En novembre, l’image de Susy Lagrange sur le thème « mémoire / traces / histoire »
(en lien avec le festival de poésie Bâton de parole) a été élue photo du mois.
Bonjour Susy, quelle est l’histoire
de ta photo ?
Cette photo est issue de mon exposition « Mémoire de Disparues ».
En partant du principe que la création
des arts plastiques s’est faite sur le besoin
de l’homme à vouloir conserver une réalité
vouée à disparaître, alors l’art a pour origine
la conservation dans laquelle réside donc
une portée funéraire.
À l’intérieur des multiples lieux abandonnés que j’ai parcourus, des rencontres surprenantes m’ont été données.
Chaque lieu garde en lui une histoire qui s’efface un peu plus à chaque intempérie.

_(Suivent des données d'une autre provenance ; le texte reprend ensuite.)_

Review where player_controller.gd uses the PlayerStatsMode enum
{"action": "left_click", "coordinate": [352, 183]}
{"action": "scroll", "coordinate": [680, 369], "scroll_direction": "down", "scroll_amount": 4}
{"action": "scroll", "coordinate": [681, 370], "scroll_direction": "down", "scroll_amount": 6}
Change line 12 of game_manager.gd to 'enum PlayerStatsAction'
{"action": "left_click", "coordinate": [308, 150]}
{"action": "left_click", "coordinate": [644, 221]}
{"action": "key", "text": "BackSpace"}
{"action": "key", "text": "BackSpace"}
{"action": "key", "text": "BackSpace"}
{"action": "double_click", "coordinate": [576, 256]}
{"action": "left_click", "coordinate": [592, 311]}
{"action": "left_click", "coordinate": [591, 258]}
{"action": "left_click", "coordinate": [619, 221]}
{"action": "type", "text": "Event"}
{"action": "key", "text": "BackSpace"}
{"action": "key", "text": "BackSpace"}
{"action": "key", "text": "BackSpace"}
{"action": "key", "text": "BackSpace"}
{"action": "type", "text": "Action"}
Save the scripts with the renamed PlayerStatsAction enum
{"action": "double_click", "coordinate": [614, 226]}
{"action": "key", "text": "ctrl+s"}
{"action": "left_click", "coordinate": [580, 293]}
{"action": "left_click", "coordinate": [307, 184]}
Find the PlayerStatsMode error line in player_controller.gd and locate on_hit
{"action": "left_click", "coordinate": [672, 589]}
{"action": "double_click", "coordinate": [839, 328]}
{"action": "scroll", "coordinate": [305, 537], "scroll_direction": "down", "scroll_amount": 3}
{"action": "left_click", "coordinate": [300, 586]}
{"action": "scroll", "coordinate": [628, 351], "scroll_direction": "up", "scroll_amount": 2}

Seules les chaises gardent la tête haute,
se redressant dans la décrépitude des lieux, rappelant aux curieux que la vie humaine
fût présente dans ces intérieurs.
Leurs ossatures nous rappellent des amis, leurs vêtements des passants, leurs postures des membres de nos familles…
Photographier ces chaises,
c’est photographier l’histoire d’un lieu.
C’est réaliser le portrait d’une personne, d’une mémoire.
Cette photographie est normalement accompagnée d’un poème gravé
à la découpe laser dans le support photographique.
Le souvenir est un élément de mémoire.
Il se forme en trois étapes, par le codage,
le transfert et la remémoration.
Ainsi les poèmes, propres à chaque photographie, représentent le processus subjectif qui crée nos souvenirs.
L’intervention d’une tierce personne
est une transposition du processus
qui est hors de notre contrôle.
L’écrivaine Annaëlle Ouari ne connaît aucune information sur le lieu de la prise
de vue. Son écriture se base uniquement
sur son imaginaire à la vue de
la photographie. De cette façon, elle crée
de toutes pièces une personnalité
et un souvenir, sans être influencée.
Ces récits représentent le mélange mental
qui s’opère entre le fait attesté
et celui inventé, entre la réelle mémoire
et l’imaginaire qui ont tissé des liens ensemble pour former un mythe.
Certains croient en la graphologie,
d’autres pas, mais une chose est certaine, chaque graphisme d’écriture
a sa personnalité.
Ainsi la création de typographie propre à chaque chaise, ne fait que renforcer la réalité de cet être qui nous conte un souvenir personnel.
Si le texte est d’une part un souvenir gravé
à jamais dans la photographie, d’autre part
il détruit par la même occasion l’image
du souvenir. La découpe de la typographie incarne les failles de notre mémoire.
Dans ce travail, j’interroge les limites
entre absence et présence.
Je ne fais pas « revivre les absents »
comme le dit Christian Boltanski,
mais au contraire je mets davantage
en évidence leur disparition.
Cette série a donné naissance à un catalogue d’exposition où l’on retrouve photographies et poèmes. Il est disponible à la vente
lors de mes expositions, également sur demande par mon site internet susylagrange.com ou sur mon Instagram @susylagrange où l’on peut voir une partie des photographies.
Où ta photo a-t-elle été prise ?
« Océan » a été réalisée en banlieue Lyonnaise dans une usine désaffectée
qui fabriquait des pièces automobile.
Les autres chaises de la série viennent
des quatre coins de la France, mais
toujours de lieux dénués de vie humaine.